In an earlier study13, we recorded that the two categories of CaCx cases differ with respect to levels of viral oncogene E7 expression. Hence, it became necessary to explore if the viral oncogene expression had any influence on the expression of the cellular gene, CKS1B, which is targeted by miR-181c. Among all the CaCx cases, irrespective of the viral physical status and among the episomal CaCx cases, no significant correlation was recorded between the expression of these cellular genes and viral oncogene E7. But strikingly, only among integrated CaCx cases, a strong negative correlation was identified between E7 and CKS1B expression (R2 = 0.516; p = 0.03) as shown in Fig. 7.

Fig. 7. Correlation between CKS1B and E7 expression among cervical cancers.

Fig. 7

Linear regression analysis of the correlation between CKS1B mRNA expression and E7 mRNA expression in (a) CaCx cases (episomal and integrated; p = 0.839), (b) episomal CaCx cases (p = 0.61), and (c) integrated CaCx cases (p = 0.03). Lower ∆CT means higher expression

Discussion

Global gene expression profiling has been used widely to identify genes that are aberrantly expressed in cervical tumours as compared with normal cervix17,18, and19. Considering our earlier study depicting the relevance of differences between CaCx cases harbouring episomal and integrated viral genomes13, in the current study, we chose to identify differentially expressed host genes and relevant pathways for CaCx pathogenesis in general or specifically distinct among episomal and integrated CaCx cases. Besides confirming this, the most important pathways identified for CaCx pathogenesis, irrespective of HPV physical status were the cell cycle regulatory pathways such as “Cell Cycle: G2/M DNA Damage Checkpoint Regulation”, “Cell Cycle Control of Chromosomal Replication, Mitotic Roles of Polo-Like Kinase”, and “Role of BRCA1 in DNA Damage Response”. Altered expression of proteins belonging to these pathways exert direct influence on the efficacy of antitumor agents as well as tumour outcomes2023. Therefore, a clinical correlation of genes captured in the enriched pathways would help in determining the translational efficacy of the findings recorded in this study.

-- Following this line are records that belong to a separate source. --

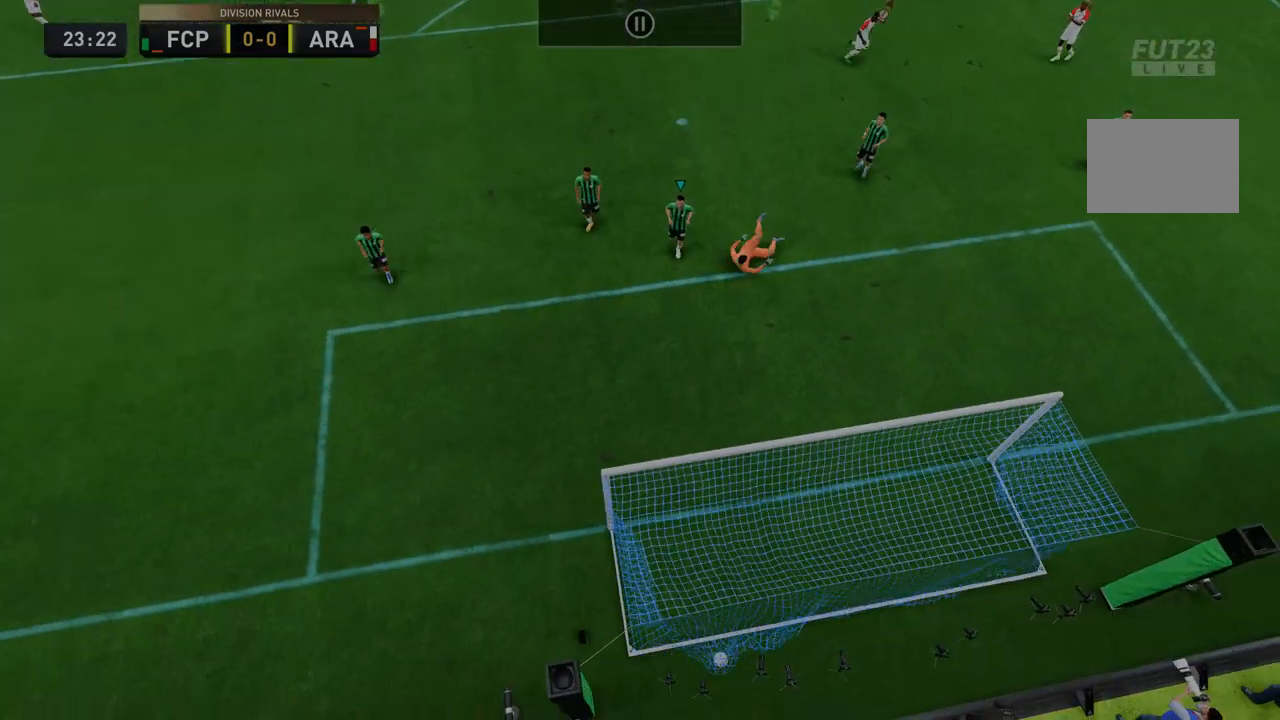
{"buttons": [], "left_stick": "center", "right_stick": "center", "events": []}
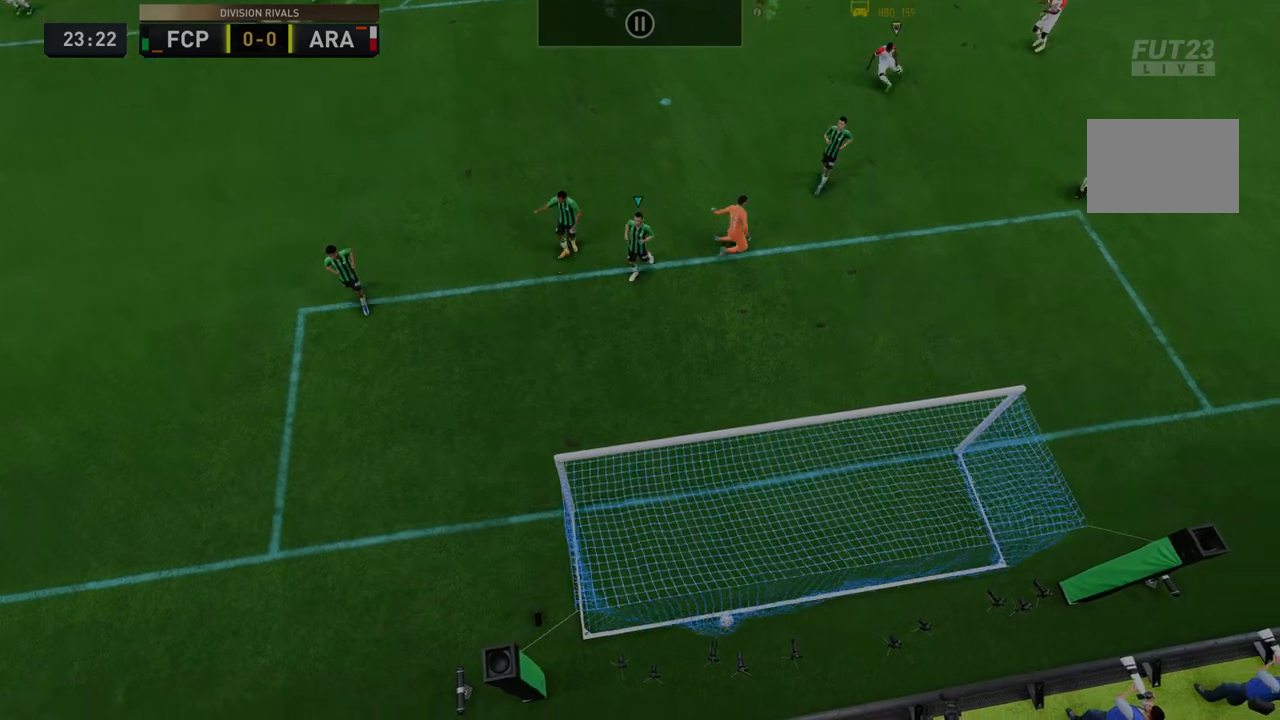
{"buttons": [], "left_stick": "center", "right_stick": "center", "events": []}
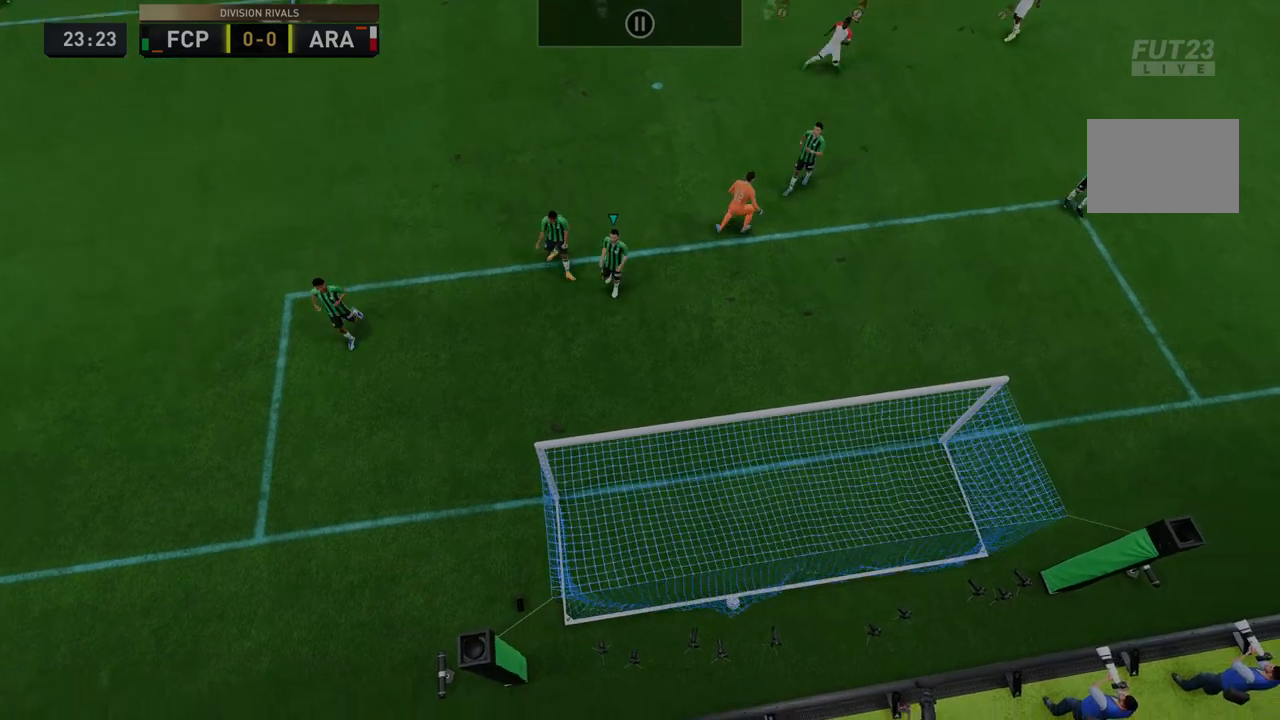
{"buttons": [], "left_stick": "center", "right_stick": "center", "events": []}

The most significant pathways identified in case of episomal CaCx cases was “CTLA4 signalling in cytotoxic T lymphocytes” and “T-cell receptor signalling”, portraying overexpression of most of the genes captured in such pathways. Such exclusively enriched pathways could probably be attributable to higher viral load and E7 expression, in such cancers harbouring episomal HPV1613 and reflective of the role of the tumour immune microenvironment or the role of tumour infiltrating lymphocytes in such CaCx subtypes. Therefore, genes of such pathways could potentially serve as targets for combating such cancers, efficiently. On the other hand, the most significantly enriched pathways in CaCx cases harbouring integrated HPV16 were signalling pathways such as “eIF2 Signalling”, “Regulation of eIF4 and p70S6K Signalling”, and “mTOR Signalling”, together with “Mitochondrial Dysfunction” pathway. Such signalling pathways associate with processes like oxidative stress and DNA repair, autophagy, and cell migration. These observations could be suggestive of the potential role of the host virus fusion proteins that are common among HPV16-integrated CaCx cases, where heterogeneous levels of viral oncoprotein E7 do not correlate with viral copy numbers13.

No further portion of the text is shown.